• WORKING DATA
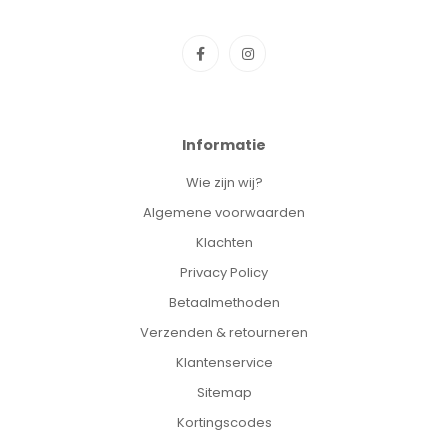
Informatie
Wie zijn wij?
Algemene voorwaarden
Klachten
Privacy Policy
Betaalmethoden
Verzenden & retourneren
Klantenservice
Sitemap
Kortingscodes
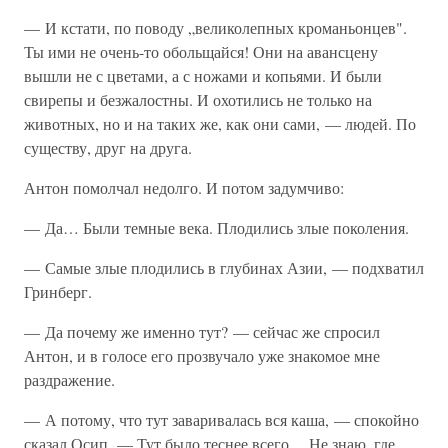
— И кстати, по поводу „великолепных кроманьонцев".
Ты ими не очень-то обольщайся! Они на авансцену
вышли не с цветами, а с ножами и копьями. И были
свирепы и безжалостны. И охотились не только на
животных, но и на таких же, как они сами, — людей. По
существу, друг на друга.
Антон помолчал недолго. И потом задумчиво:
— Да… Были темные века. Плодились злые поколения.
— Самые злые плодились в глубинах Азии, — подхватил
Гринберг.
— Да почему же именно тут? — сейчас же спросил
Антон, и в голосе его прозвучало уже знакомое мне
раздражение.
— А потому, что тут заваривалась вся каша, — спокойно
сказал Осип. — Тут было теснее всего… Не знаю, где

• TASK TO CARRY OUT
Rewrite the text of the material, swapping every "Антон" for "Андрей" and changing nothing else. Leave out the pictures.

• EXERCISE ANSWER
Informatie
Wie zijn wij?
Algemene voorwaarden
Klachten
Privacy Policy
Betaalmethoden
Verzenden & retourneren
Klantenservice
Sitemap
Kortingscodes
— И кстати, по поводу „великолепных кроманьонцев".
Ты ими не очень-то обольщайся! Они на авансцену
вышли не с цветами, а с ножами и копьями. И были
свирепы и безжалостны. И охотились не только на
животных, но и на таких же, как они сами, — людей. По
существу, друг на друга.
Андрей помолчал недолго. И потом задумчиво:
— Да… Были темные века. Плодились злые поколения.
— Самые злые плодились в глубинах Азии, — подхватил
Гринберг.
— Да почему же именно тут? — сейчас же спросил
Андрей, и в голосе его прозвучало уже знакомое мне
раздражение.
— А потому, что тут заваривалась вся каша, — спокойно
сказал Осип. — Тут было теснее всего… Не знаю, где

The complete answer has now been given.